The Norwegian Gaming Authority (NGA) has reiterated its support for new regulations to limit the impact of unregulated gambling after a spike in advertising from offshore operators.

International operators spent some NOK866m (€91m/$107m) on television advertising in Norway last year as a way of getting around the country’s gambling monopoly.

Headed by acting general director Bjørn Morten Øen (pictured), the NGA said the total represents an increase in NOK742m in the previous year, but such activity is only possible due to a loophole regarding television advertising.

At present, operators can place on channels that are broadcast from outside of the country, allowing them to reach consumers in Norway that are otherwise limited to gambling with state-run firms Norsk tipping and Rikstoto.

Regulators in Norway are set to clamp down on the practice and laws are due to change from September 5, pending approval from the European Commission.

The current system means Norway is missing out on taxable gambling income, with unregulated operators last year raking in between NOK2bn and NOK2.2bn.

Henrik Nordal, director at the NGA, told iGamingBusiness.com that the regulator supports these changes as it seeks to better protect consumers in the country.  

“The Norwegian gambling regulation aims to ensure that gaming schemes are arranged in a satisfactory manner under public control, prevent negative consequences of gaming and ensure that profit from games can be allocated to approved ‘good causes’,” Nordal said.

“A central part of that is to have the most addictive games monitored so the operators are able to provide the necessary responsible gaming environment for our national consumers.

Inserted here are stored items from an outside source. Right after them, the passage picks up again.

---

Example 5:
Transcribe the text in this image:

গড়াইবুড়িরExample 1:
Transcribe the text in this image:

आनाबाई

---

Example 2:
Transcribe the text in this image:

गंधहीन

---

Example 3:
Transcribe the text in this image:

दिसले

“Responsible gaming environment means that there are effective self-exclusion tools and limits on how much you can bet on each object, per day, per week and per month.

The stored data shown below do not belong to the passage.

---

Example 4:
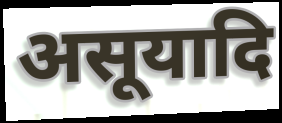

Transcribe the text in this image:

असूयादि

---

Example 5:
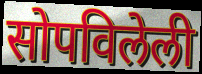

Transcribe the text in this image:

सोपविलेलीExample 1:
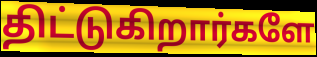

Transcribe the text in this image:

திட்டுகிறார்களே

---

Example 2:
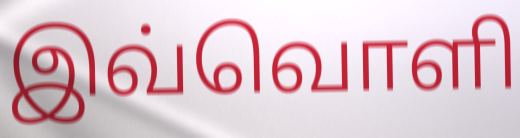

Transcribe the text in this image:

இவ்வொளி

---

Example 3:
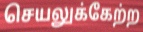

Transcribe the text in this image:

செயலுக்கேற்ற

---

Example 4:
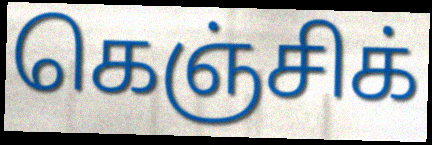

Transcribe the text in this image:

கெஞ்சிக்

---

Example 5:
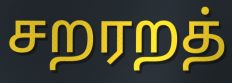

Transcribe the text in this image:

சறரறத்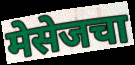
मेसेजचा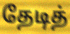
தேடித்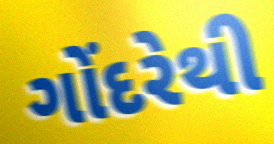
ગોંદરેથી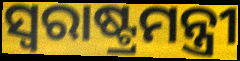
ସ୍ବରାଷ୍ଟ୍ରମନ୍ତ୍ରୀ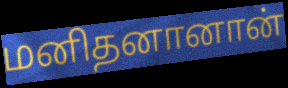
மனிதனானான்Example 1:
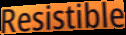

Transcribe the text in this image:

Resistible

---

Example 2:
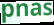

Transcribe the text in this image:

pnas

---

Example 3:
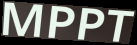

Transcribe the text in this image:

MPPT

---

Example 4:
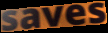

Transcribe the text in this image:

saves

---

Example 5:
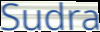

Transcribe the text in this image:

Sudra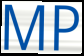
MP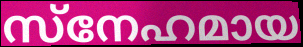
സ്നേഹമായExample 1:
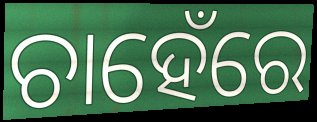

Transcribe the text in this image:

ଚାହେଁରେ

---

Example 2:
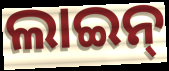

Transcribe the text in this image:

ଲାଇନ୍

“The presence of illegal operators without these responsibility tools provide a serious safety challenge for our consumers, especially the most vulnerable of them, and that is our main concern.”

Nordal added: “To better meet these challenges our parliament has therefore asked the Ministry of Culture to implement a Domain Name Service-blocking to try and better channel consumers to operators that have a licenses in Norway and hence sufficient responsibility tools implemented.

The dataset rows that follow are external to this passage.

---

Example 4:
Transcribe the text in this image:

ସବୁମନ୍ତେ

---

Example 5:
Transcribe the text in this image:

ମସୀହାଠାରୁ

“This is in addition to the payment-blocking of funds destined or originating from illegal operators. We hope these tools together with public education can create a safer gambling environment for Norwegian consumers and limit negative social consequences we see emanating from illegal operators.”

Despite having to contend with this issue, regulated gaming in Norway was worth NOK43.7bn last year and has grown by 65.7% since 2012.

Norway's Scandinavian neighbour Sweden will soon open up an application process for companies to take on new licences in the country and offer regulated gambling services.

New laws will come into force in Sweden until January 1 next year, with those operators that obtain a licence to face a tax rate of 18%.